A number of worthy efforts to address this challenge are underway, including the development of new academic standards and curricula for the public schools. Among the most prominent of these are Educating for American Democracy, a curricular roadmap created by a bipartisan team of scholars and educators under the aegis of iCivics, and the “American Birthright” K-12 social studies standards created by the Civics Alliance under the aegis of the National Association of Scholars.

While the roadmap concentrates on inquiry and understanding, posing myriad questions about civics and history that students should grapple with, “American Birthright” is chockablock with content — names, dates, events and concepts that students should know. Each offers a framework on which to hang a complete K-12 curriculum, and I believe an amalgamation of their divergent approaches would tap into a nascent consensus among American parents about what their children should learn.

But instead of seeking common ground and striving for a unified approach to revitalizing this essential subject, some seem to prefer conflict. Call them culture warriors or not, they work at finding fault. From the right, for instance, the Civics Alliance slams the College Board’s excellent Advanced Placement course in civics and American government — developed with the National Constitution Center and anchored to Supreme Court decisions — because it includes an “action” component. The lead author of “American Birthright” gave Educating for American Democracy’s roadmap an F-plus with the accusation that it harbors “a very large amount of radical action civics.” He similarly denounces all forms of “bipartisan cooperation” in this realm because “the radicals conceive of ‘civics’ as a means to eliminate their political opponents from the public square.”

The roadmap has been also faulted by progressive academics, for leaving curriculum (and test) development to state and local sources, rather than propagating a national plan, and being too soft on social justice issues. And EAD is trying to fend off initiatives from the left that it sees as incompatible with the more-or-less centrist path it is trying to follow. For example, Biden administration’s priorities for a grant program meant to foster civics education, seek more attention to “racially, ethnically, culturally, and linguistically diverse perspectives” than the consensus-minded roadmap supplies.

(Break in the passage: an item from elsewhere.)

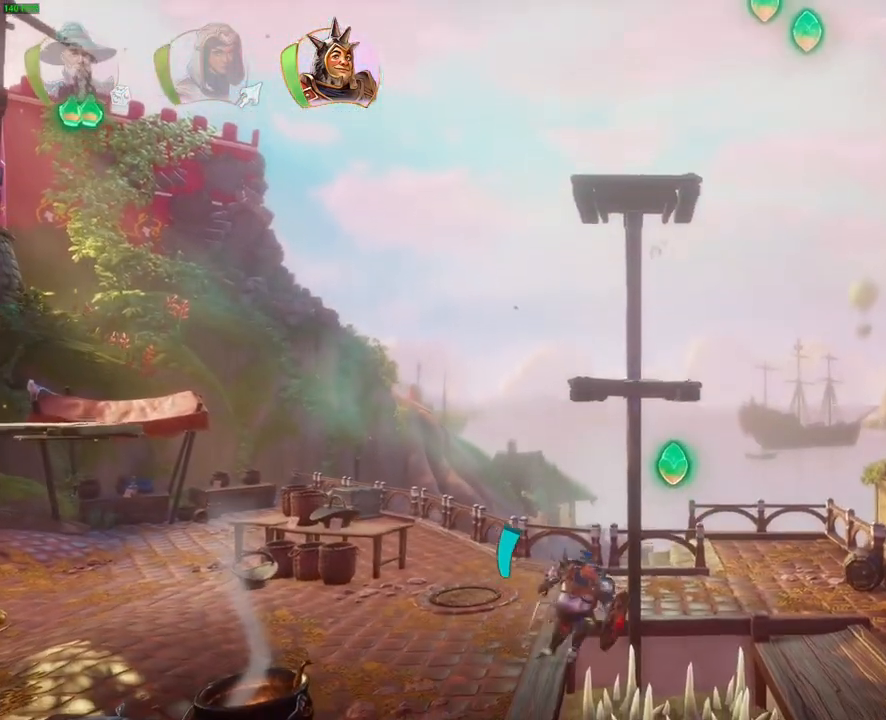
Gameplay with a controller (PlayStation layout); each line is a JSON object with the inputs held at the frame after it (dt_ms = milliseconds from this image to that frame). "button_events" lists button changes between this image and that frame as [ms after this image, input, new state], when the widget could be followed in between (sticks are given only as held states). Not read: HOME.
{"dt_ms": 500, "buttons": [], "left_stick": "up-right", "right_stick": "center", "button_events": [[17, "CROSS", "down"], [250, "CROSS", "up"], [317, "TRIANGLE", "down"], [400, "TRIANGLE", "up"]]}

Civic ignorance is a silent killer, akin to high blood pressure, easy to ignore or take for granted even as it accompanies and hastens the onset of more serious maladies. Deteriorating norms of behavior, vulnerability to fake news and conspiracy theories, inability to compromise, isolation from civil society — all are associated with not knowing or caring much about the functions of government, the principles that underlie it or the historical saga that explains why we have the kind we do, where it has succeeded, where it has faltered, how it has changed.